> _Goal_: Convert the text lines of every item below into a Markdown table with the columns Row and Line, numbering each row and dropping any blank lines. Omit the images from the output.
/---
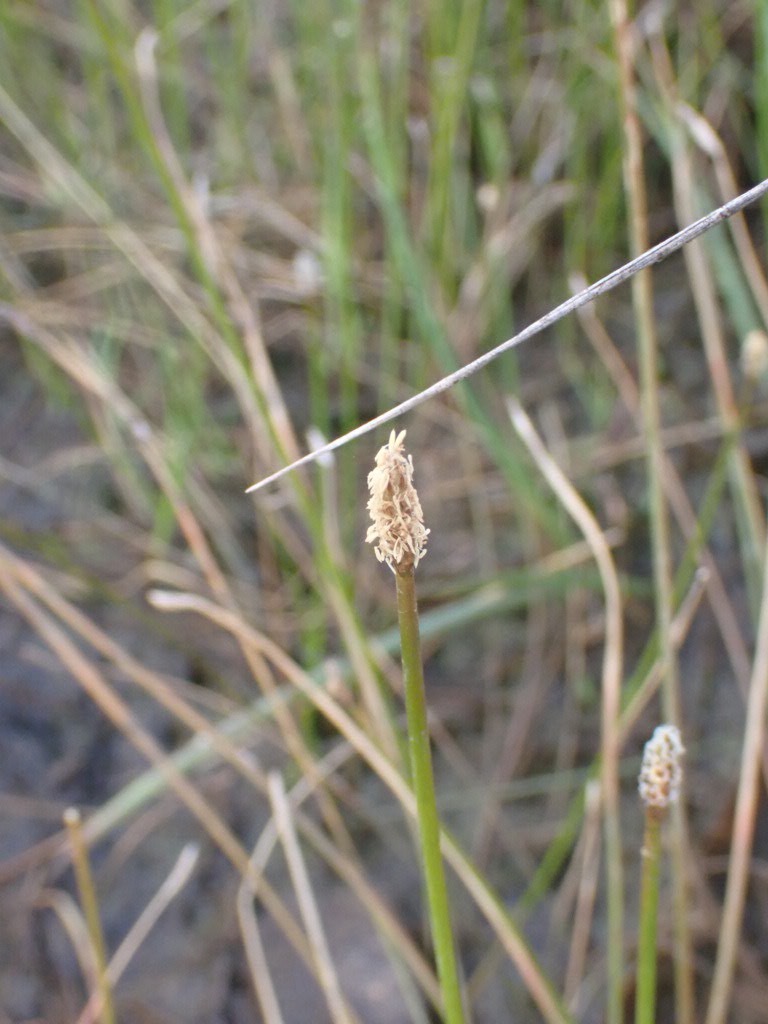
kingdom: Plantae
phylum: Tracheophyta
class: Liliopsida
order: Poales
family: Cyperaceae
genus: Eleocharis
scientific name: Eleocharis acuta
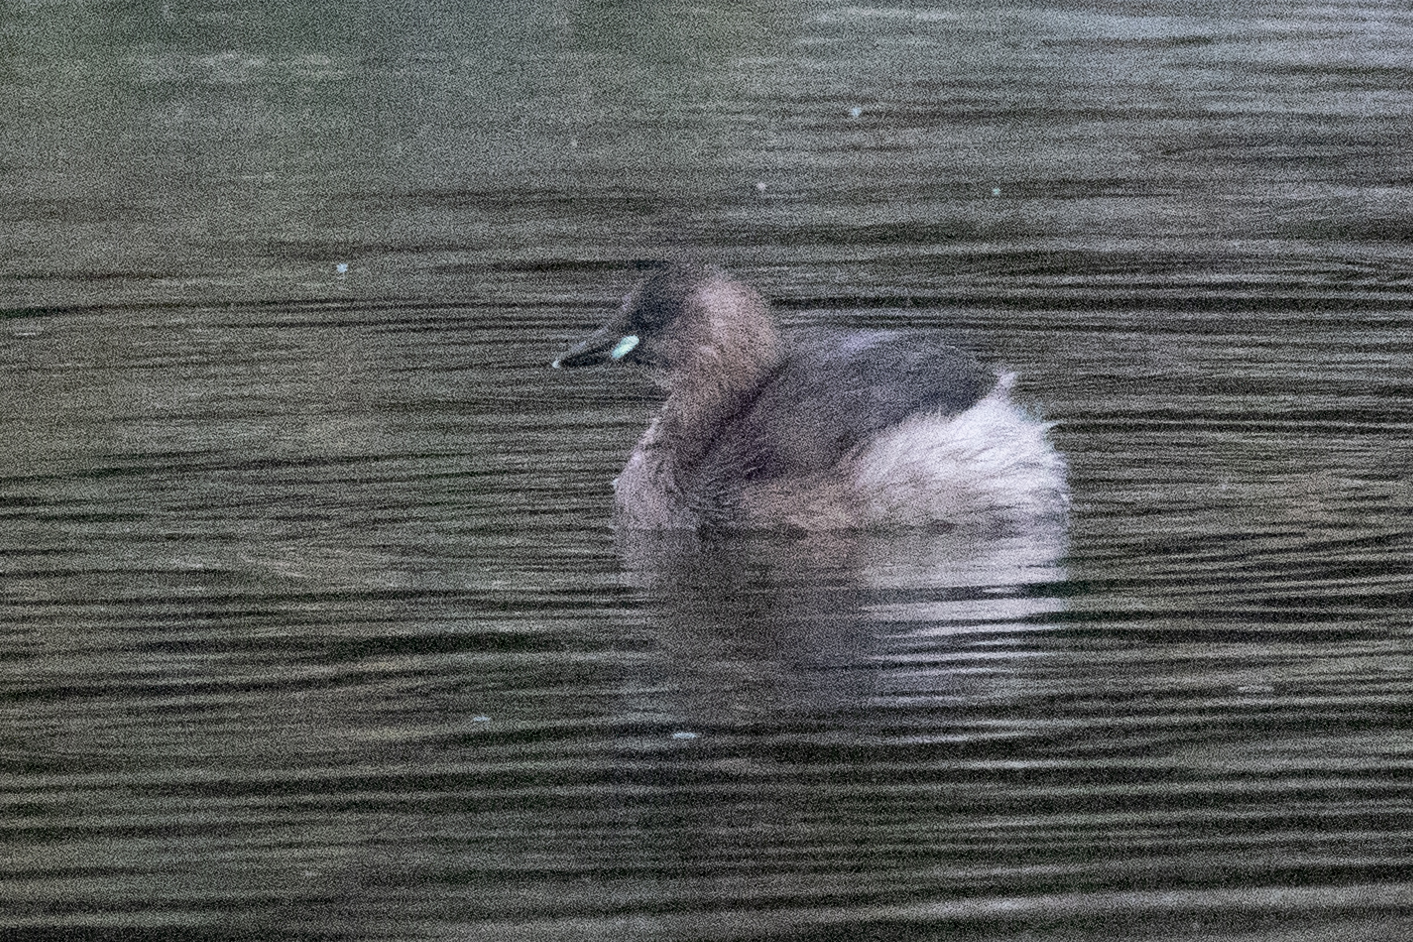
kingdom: Animalia
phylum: Chordata
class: Aves
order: Podicipediformes
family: Podicipedidae
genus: Tachybaptus
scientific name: Tachybaptus ruficollis
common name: Little grebe
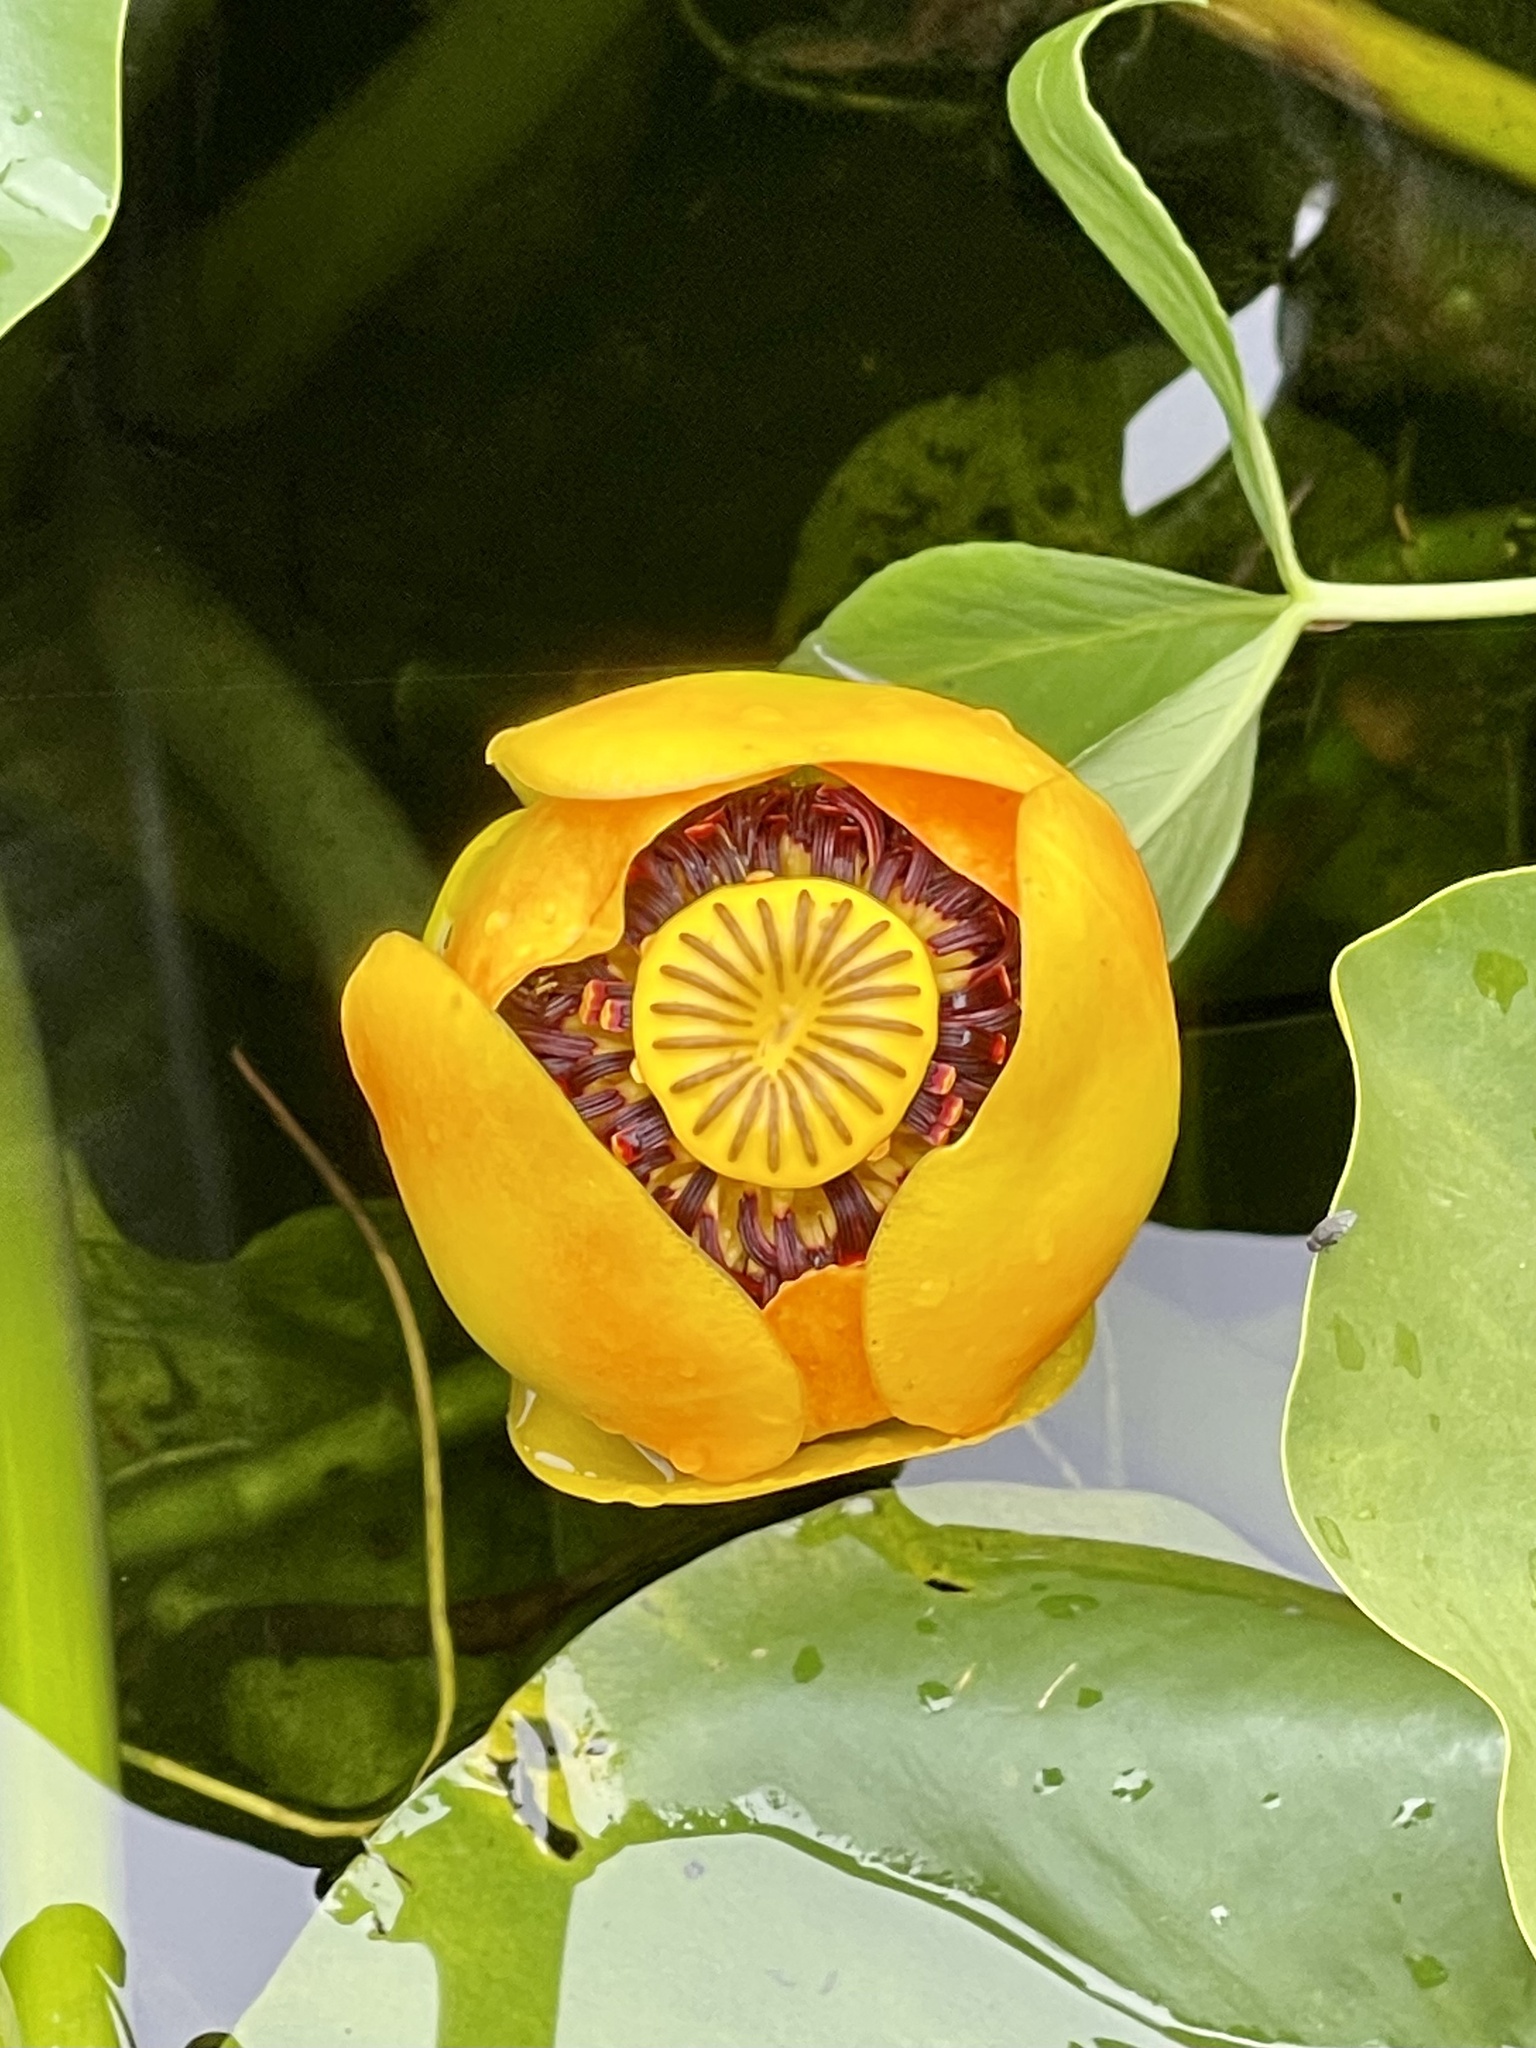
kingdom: Plantae
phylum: Tracheophyta
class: Magnoliopsida
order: Nymphaeales
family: Nymphaeaceae
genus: Nuphar
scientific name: Nuphar polysepala
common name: Rocky mountain cow-lily
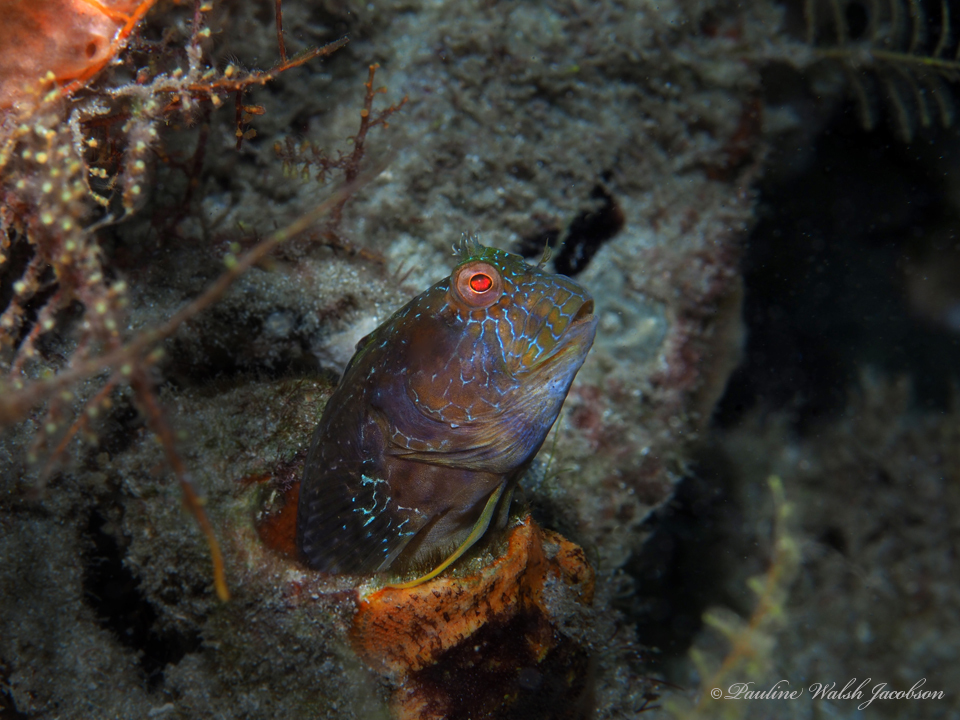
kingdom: Animalia
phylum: Chordata
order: Perciformes
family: Blenniidae
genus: Parablennius
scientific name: Parablennius marmoreus
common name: Seaweed blenny
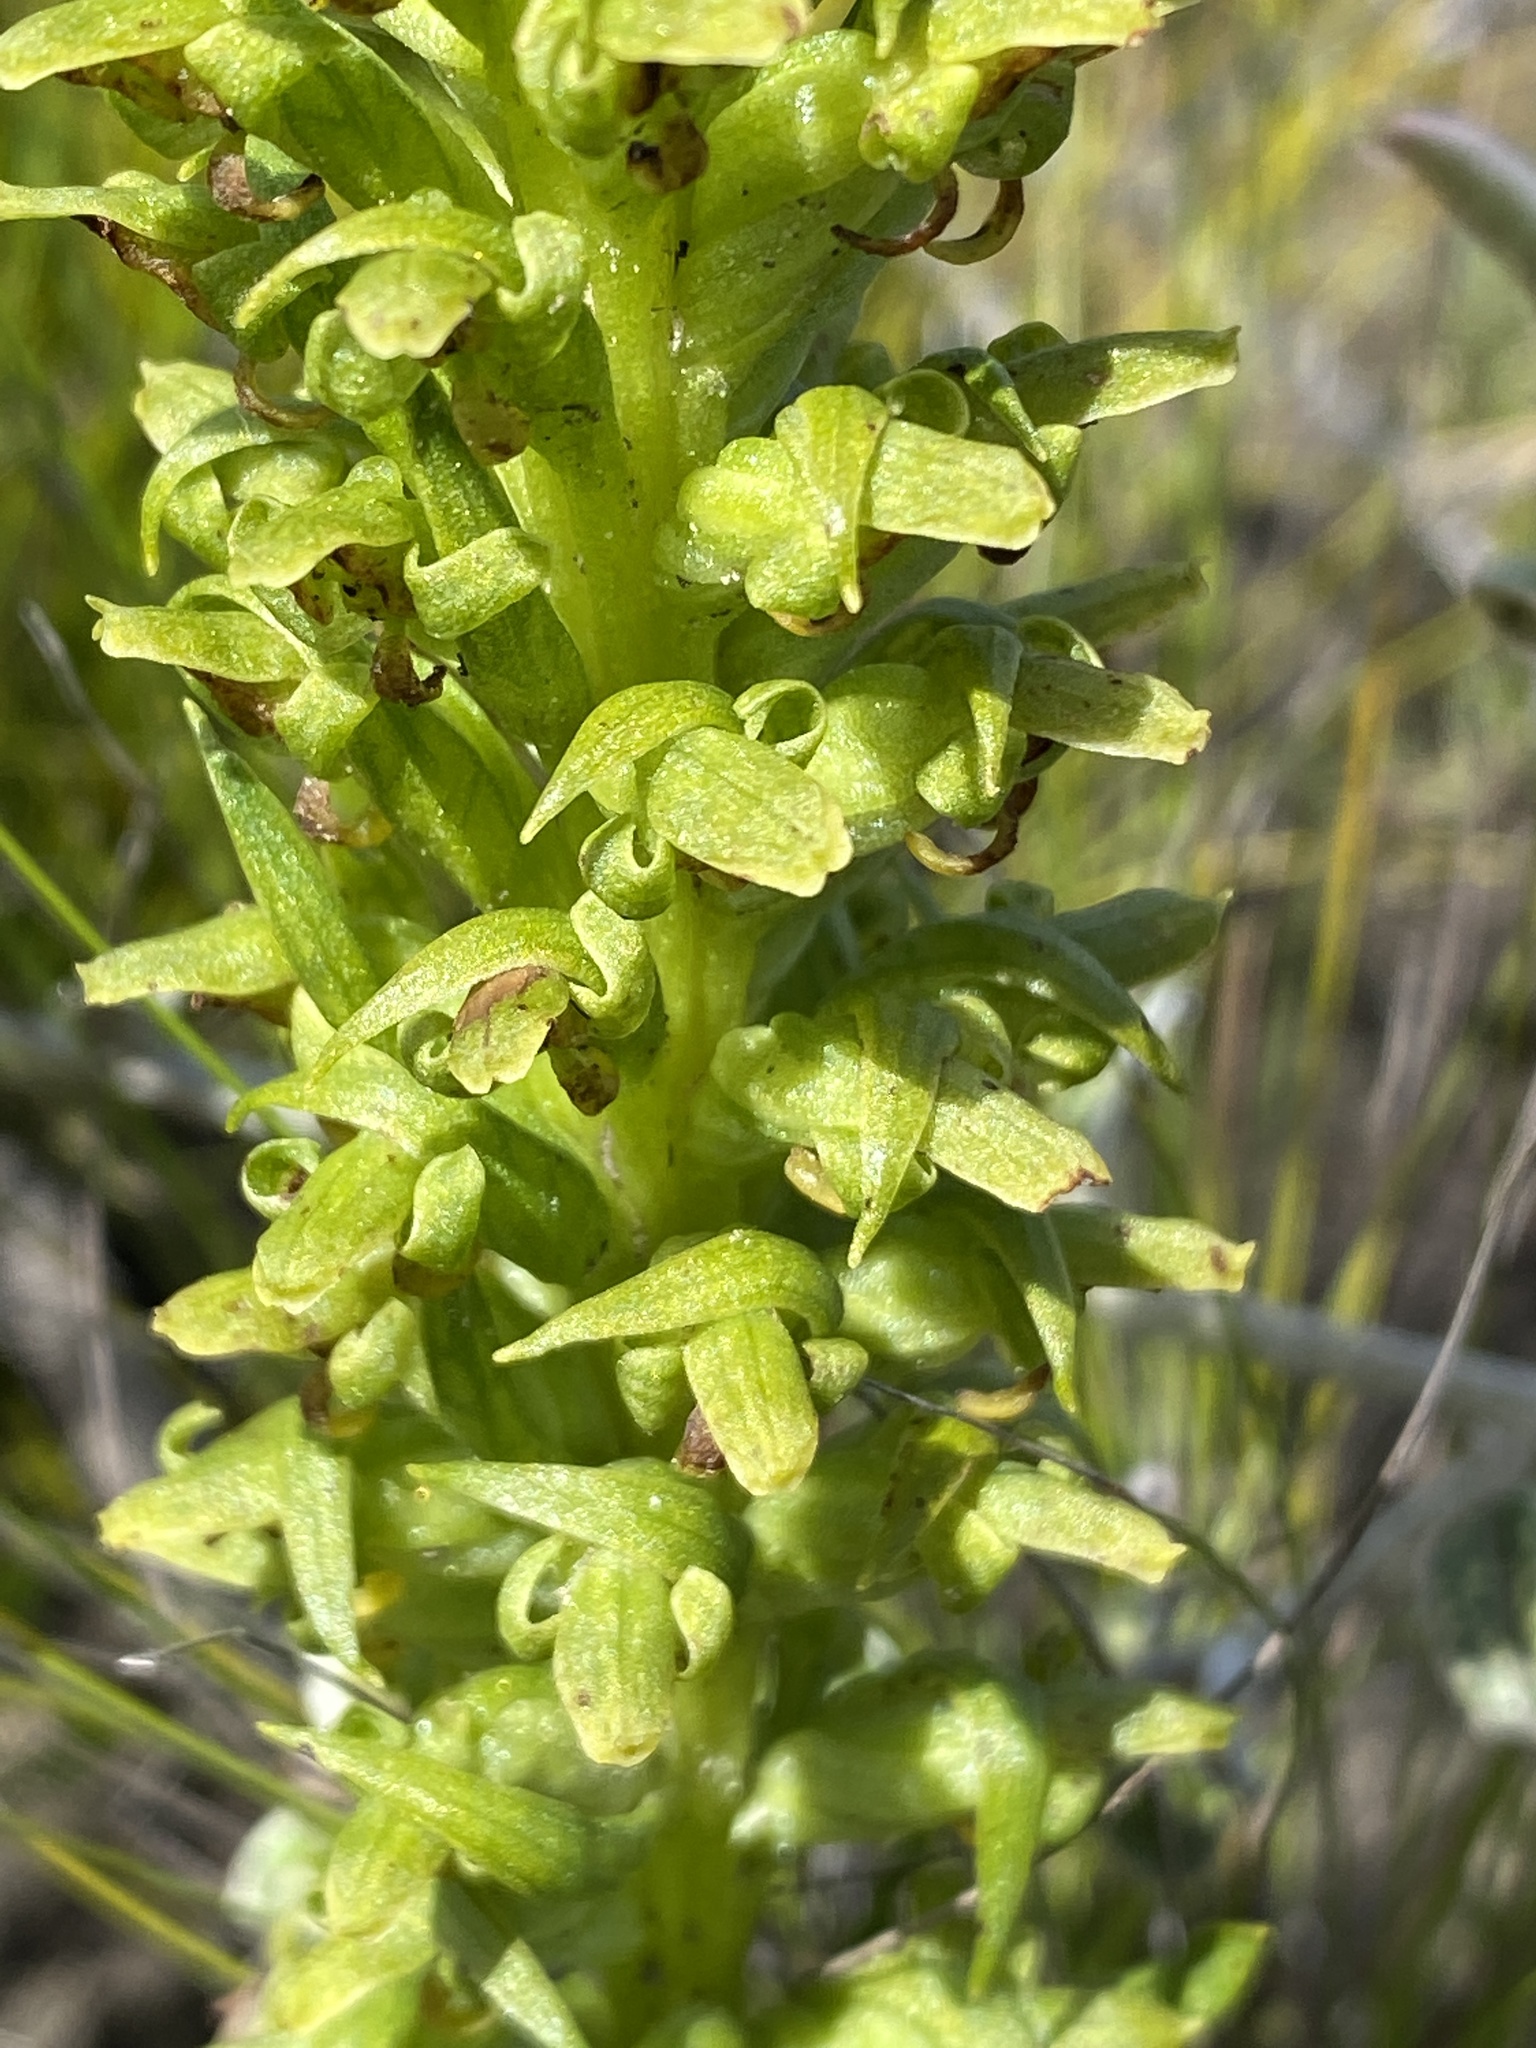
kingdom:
\---
> _Written response_:
| Row | Line |
|---|---|
| 1 | kingdom: Plantae |
| 2 | phylum: Tracheophyta |
| 3 | class: Liliopsida |
| 4 | order: Poales |
| 5 | family: Cyperaceae |
| 6 | genus: Eleocharis |
| 7 | scientific name: Eleocharis acuta |
| 8 | kingdom: Animalia |
| 9 | phylum: Chordata |
| 10 | class: Aves |
| 11 | order: Podicipediformes |
| 12 | family: Podicipedidae |
| 13 | genus: Tachybaptus |
| 14 | scientific name: Tachybaptus ruficollis |
| 15 | common name: Little grebe |
| 16 | kingdom: Plantae |
| 17 | phylum: Tracheophyta |
| 18 | class: Magnoliopsida |
| 19 | order: Nymphaeales |
| 20 | family: Nymphaeaceae |
| 21 | genus: Nuphar |
| 22 | scientific name: Nuphar polysepala |
| 23 | common name: Rocky mountain cow-lily |
| 24 | kingdom: Animalia |
| 25 | phylum: Chordata |
| 26 | order: Perciformes |
| 27 | family: Blenniidae |
| 28 | genus: Parablennius |
| 29 | scientific name: Parablennius marmoreus |
| 30 | common name: Seaweed blenny |
| 31 | kingdom: |